Camera calibration parameters:
= = = = = = =

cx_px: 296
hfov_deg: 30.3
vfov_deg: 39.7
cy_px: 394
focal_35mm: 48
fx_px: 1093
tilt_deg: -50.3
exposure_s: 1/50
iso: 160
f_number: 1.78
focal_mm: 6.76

= = = = = = =

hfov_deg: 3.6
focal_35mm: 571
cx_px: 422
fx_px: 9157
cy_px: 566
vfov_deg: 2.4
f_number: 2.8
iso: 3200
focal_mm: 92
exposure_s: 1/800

= = = = = = =

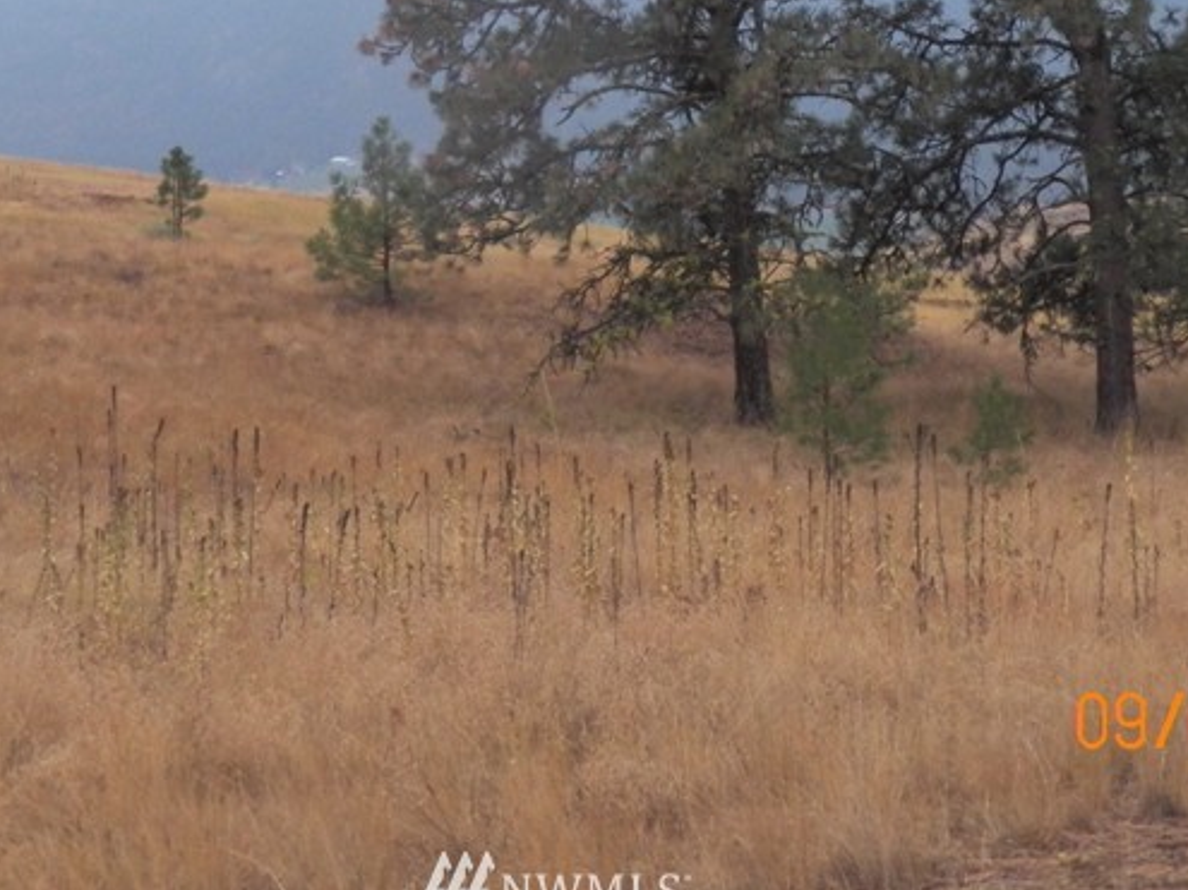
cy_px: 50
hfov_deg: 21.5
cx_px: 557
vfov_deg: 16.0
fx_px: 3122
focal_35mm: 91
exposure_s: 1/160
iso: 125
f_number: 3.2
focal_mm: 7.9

= = = = = = =

> **Assignment**: All lines above from the line with "vfov_deg: 16.0" through the line with "focal_mm: 7.9", both included, are to be set down exactly, with nothing else.

> **Output of the task**:
vfov_deg: 16.0
fx_px: 3122
focal_35mm: 91
exposure_s: 1/160
iso: 125
f_number: 3.2
focal_mm: 7.9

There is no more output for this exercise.